Proviamo a seguire delle indicazioni che ci forniscono Berkowitz, Fromm e altri autori nell’individuare possibili punti d’origine di un comportamento aggressivo: quando qualcuno mi ostacola o mi danneggia mentre sto impegnando le mie energie per raggiungere un obiettivo per me importante (interruzione di un’attività rivolta a uno scopo per noi rilevante, mentre la stiamo svolgendo, frustrazione vera);
• quando mi sento costretto a rinunciare a un desiderio perché mi sembra troppo difficile o faticoso da conseguire, oppure quando vedo qualcuno che riesce ad ottenere risultati positivi apparentemente in modo facile (negazione di un desiderio, semplice privazione di un’ambizione ideale non messa in atto);
• quando qualcuno fa o dice una certa cosa, sento scattare improvvisamente un’emozione incontenibile di rabbia e ira (verificarsi di una situazione tipica legata a esperienze precedenti non necessariamente frustrante, che risulta per noi fortemente irritante e ci provoca uno stato di disagio significativo).
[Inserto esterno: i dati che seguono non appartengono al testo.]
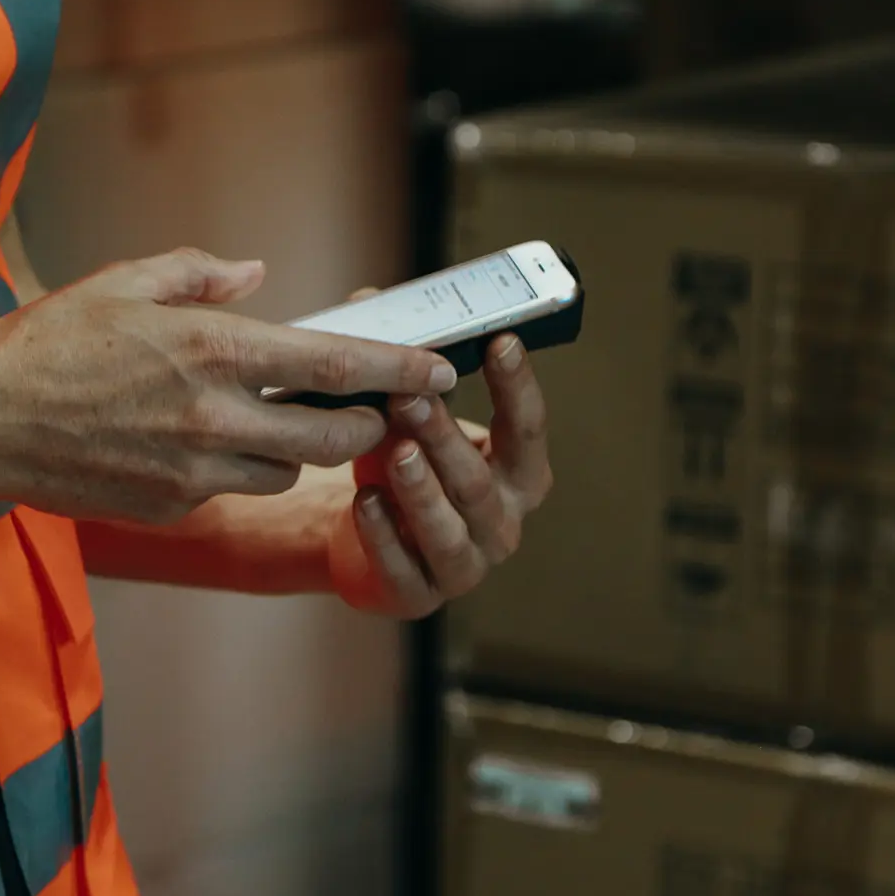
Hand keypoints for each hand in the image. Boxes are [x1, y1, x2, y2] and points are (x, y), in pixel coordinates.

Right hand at [0, 248, 458, 524]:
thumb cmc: (49, 343)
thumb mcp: (124, 282)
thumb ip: (200, 274)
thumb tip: (254, 274)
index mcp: (212, 349)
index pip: (333, 365)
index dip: (397, 370)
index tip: (440, 370)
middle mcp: (214, 416)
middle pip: (330, 439)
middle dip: (366, 428)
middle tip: (372, 412)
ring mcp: (192, 472)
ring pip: (284, 473)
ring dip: (297, 452)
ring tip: (276, 422)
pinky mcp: (169, 508)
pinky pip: (229, 491)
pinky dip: (236, 470)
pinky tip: (200, 443)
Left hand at [328, 335, 552, 617]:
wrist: (374, 539)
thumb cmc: (405, 465)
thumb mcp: (409, 414)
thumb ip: (396, 361)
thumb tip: (367, 300)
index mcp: (518, 472)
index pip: (530, 428)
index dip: (517, 385)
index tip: (499, 340)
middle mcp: (503, 521)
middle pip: (481, 481)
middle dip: (446, 437)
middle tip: (411, 396)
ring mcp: (467, 565)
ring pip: (450, 529)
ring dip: (422, 488)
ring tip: (395, 451)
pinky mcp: (421, 595)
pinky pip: (405, 567)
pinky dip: (383, 535)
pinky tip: (364, 502)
Come stiamo rispondendo? Cosa ci fa scattare la risposta aggressiva? Abbiamo sperimentato una, due o tutte e tre le situazioni?
Questa analisi degli stimoli capaci di suscitare reazioni ostili è sufficiente a mettere in evidenza un fatto che negli anni ’40 veniva ignorato: per ogni persona esiste un modo soggettivo di esperire la frustrazione che deriva sostanzialmente dalla combinazione di due fattori, da un lato le esperienze pregresse e le abitudini apprese nel proprio ambiente, dall’altro il carattere individuale, gli aspetti cognitivi e l’assetto della personalità.
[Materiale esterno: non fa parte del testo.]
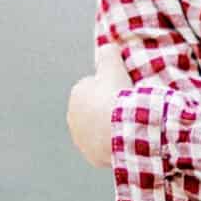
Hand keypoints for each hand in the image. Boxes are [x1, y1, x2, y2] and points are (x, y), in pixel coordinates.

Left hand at [66, 41, 128, 169]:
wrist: (125, 129)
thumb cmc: (118, 98)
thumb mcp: (114, 68)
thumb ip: (108, 54)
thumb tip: (107, 44)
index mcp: (76, 94)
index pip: (93, 89)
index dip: (110, 90)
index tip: (123, 94)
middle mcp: (73, 117)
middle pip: (94, 111)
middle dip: (106, 110)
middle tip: (127, 111)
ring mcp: (81, 139)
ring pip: (97, 131)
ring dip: (108, 129)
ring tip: (127, 127)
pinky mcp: (91, 155)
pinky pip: (103, 149)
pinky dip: (112, 146)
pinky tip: (124, 142)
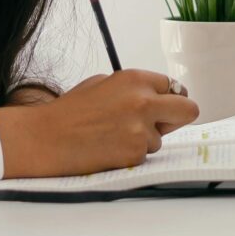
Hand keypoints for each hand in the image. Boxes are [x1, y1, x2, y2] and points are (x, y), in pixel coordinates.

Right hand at [0, 70, 198, 177]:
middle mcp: (143, 101)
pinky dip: (130, 155)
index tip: (164, 105)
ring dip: (144, 140)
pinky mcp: (135, 153)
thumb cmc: (69, 112)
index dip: (168, 98)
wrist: (46, 138)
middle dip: (180, 117)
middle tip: (165, 123)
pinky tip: (108, 149)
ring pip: (161, 139)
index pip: (174, 86)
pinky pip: (145, 156)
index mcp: (135, 79)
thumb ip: (133, 89)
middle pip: (189, 110)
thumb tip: (156, 98)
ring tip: (113, 137)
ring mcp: (141, 129)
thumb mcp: (102, 84)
In sostanza per affrontare la comprensione dei comportamenti aggressivi, ostili e violenti, non basta andare alla ricerca di leggi psicologiche meccaniche e deterministiche (se sei così, allora fai così), ma prima di tutto diventa necessario calarsi nella realtà del contesto ambientale che può fornire stimoli, occasioni e giustificazioni culturali ai comportamenti ostili.
Il secondo passo, più impegnativo, richiede l’esplorazione dell’autostima, del legame che la persona ha con la realtà e come interpreta i rapporti con i propri simili.
Solo a questo punto si potrà restituire alla persona la consapevolezza sull’esercizio dell’aggressività, consentendole di trovare forme adattative non violente di rivendicazione per frustrazioni reali subite.